- _Your task_: Pick out every line of the records that contains the string "series", with case counting, and copy each of those lines.

- _Task input_:
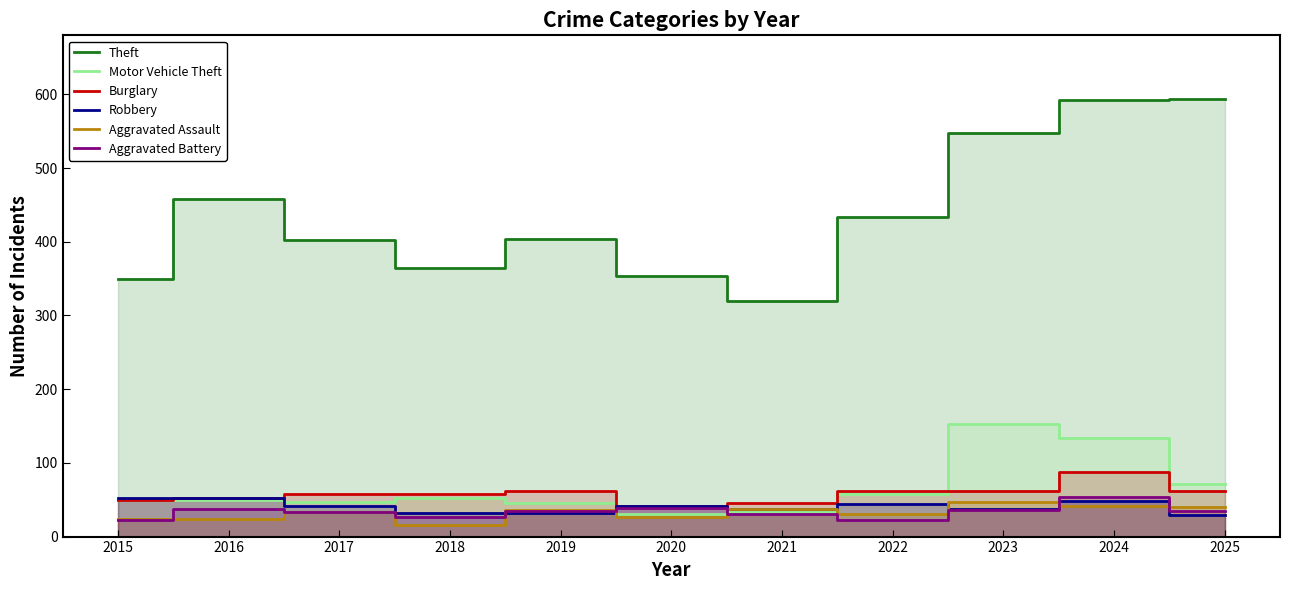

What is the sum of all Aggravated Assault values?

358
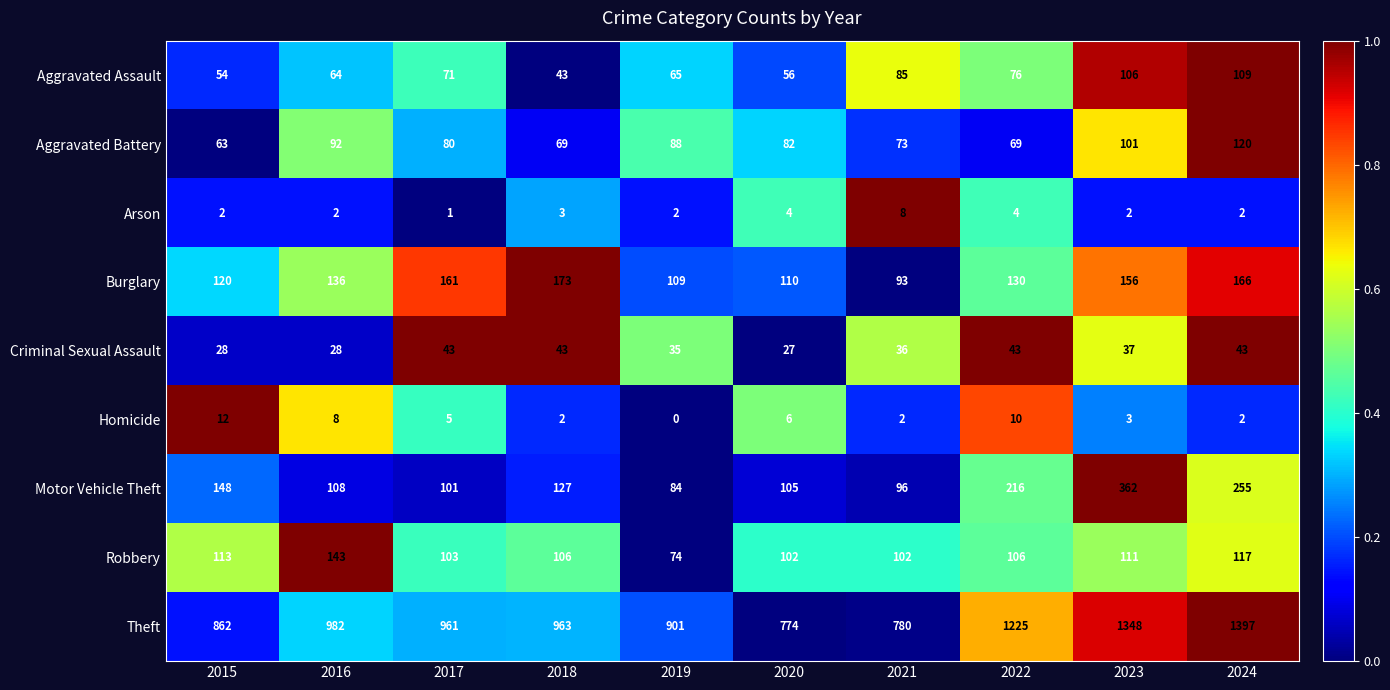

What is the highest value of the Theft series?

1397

==

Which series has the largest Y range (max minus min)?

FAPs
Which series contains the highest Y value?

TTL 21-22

* * *

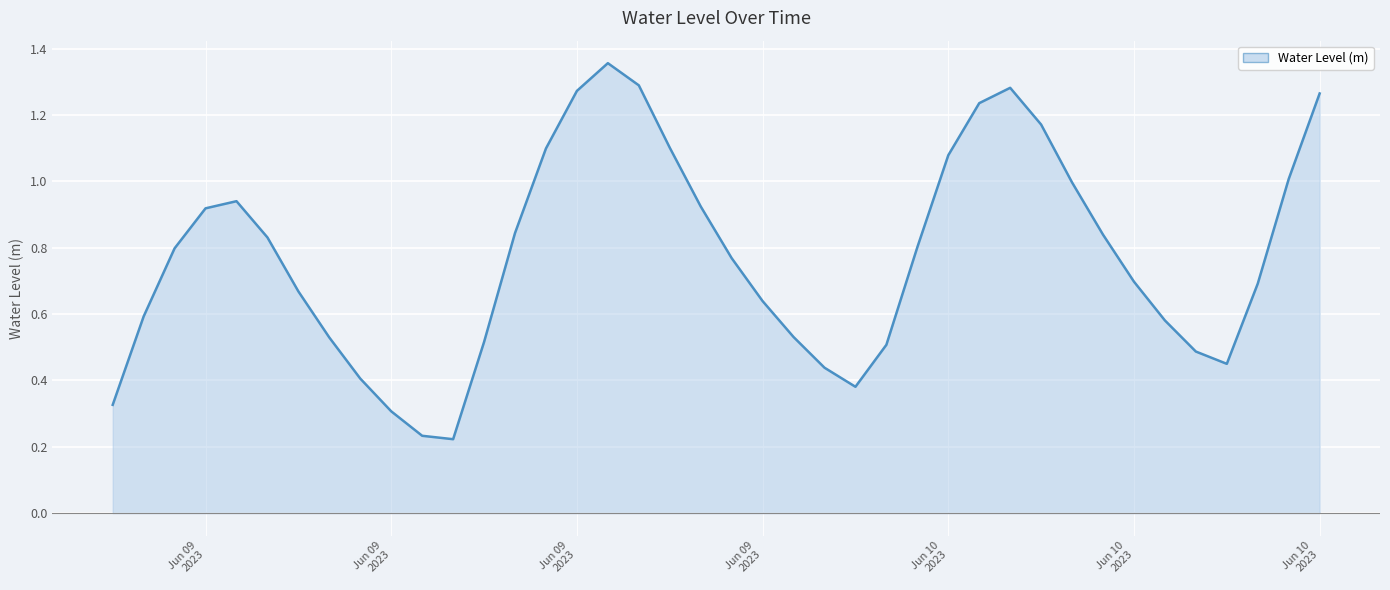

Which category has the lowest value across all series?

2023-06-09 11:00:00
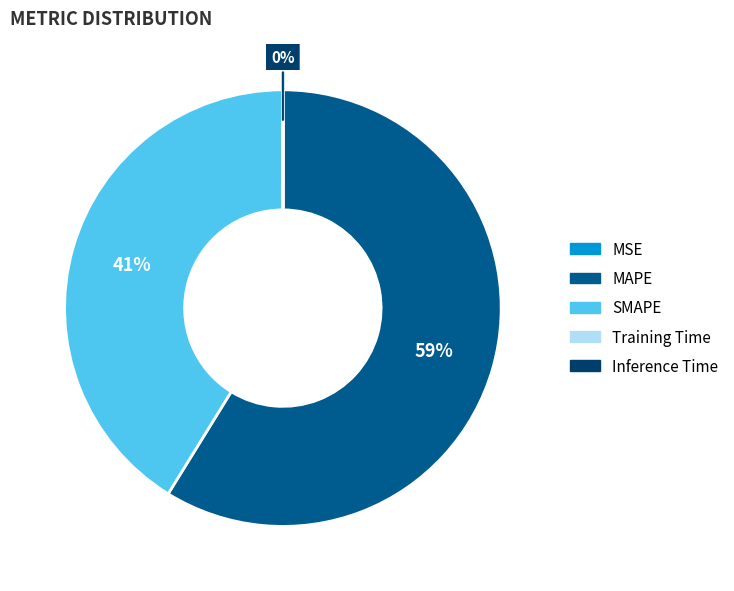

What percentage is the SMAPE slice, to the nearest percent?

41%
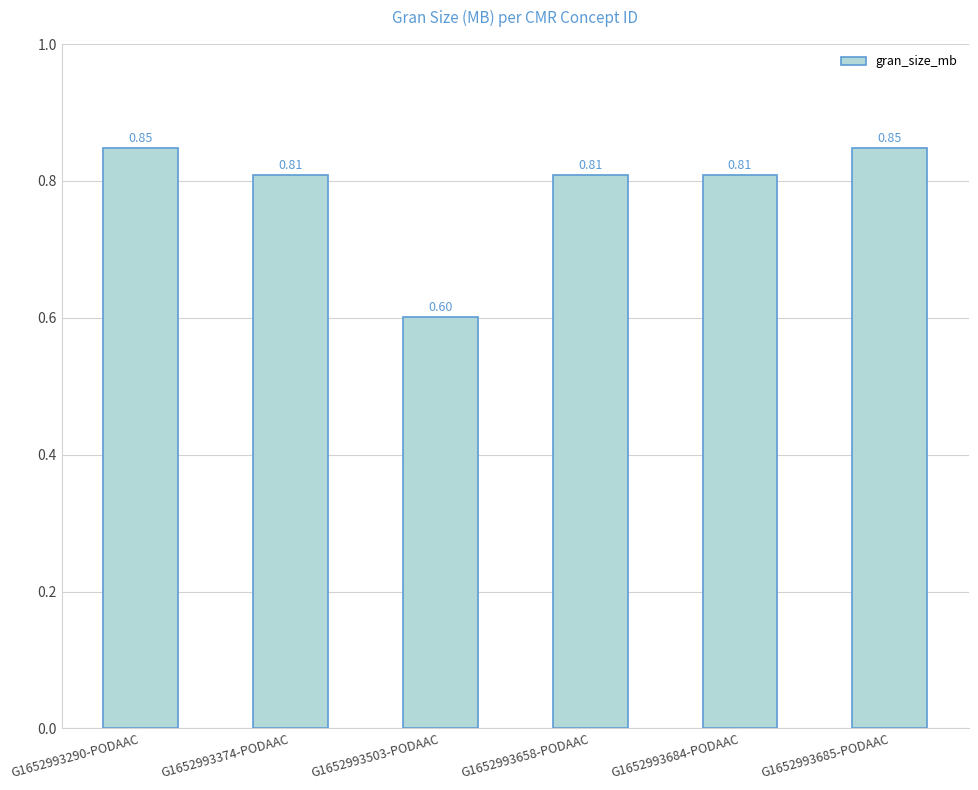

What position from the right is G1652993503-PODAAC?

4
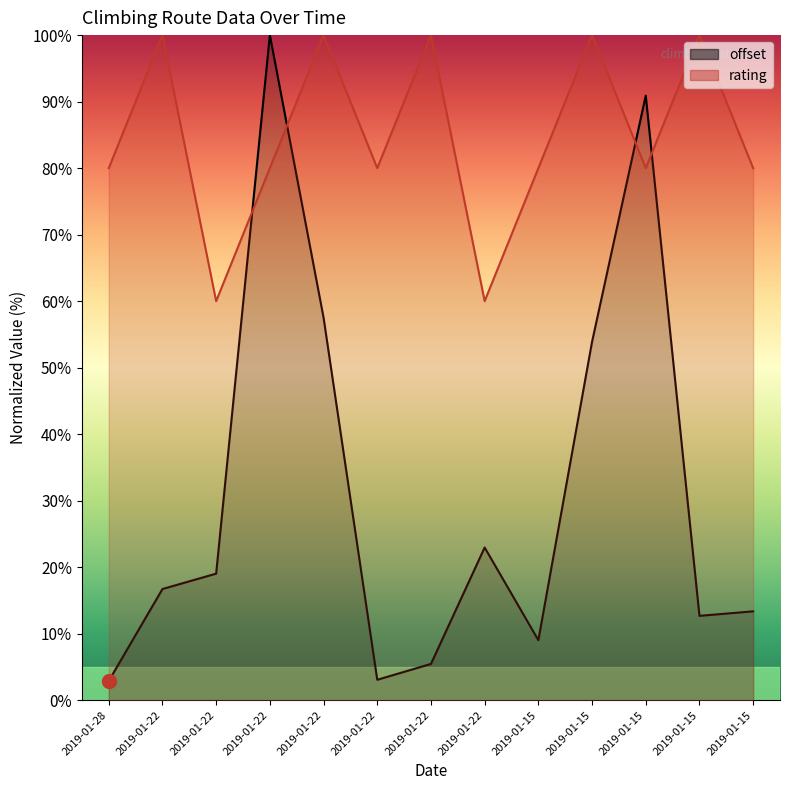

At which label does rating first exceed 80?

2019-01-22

- _Completed exercise_:
What is the highest value of the Theft series?
Which series has the largest Y range (max minus min)?
Which series contains the highest Y value?
Which category has the lowest value across all series?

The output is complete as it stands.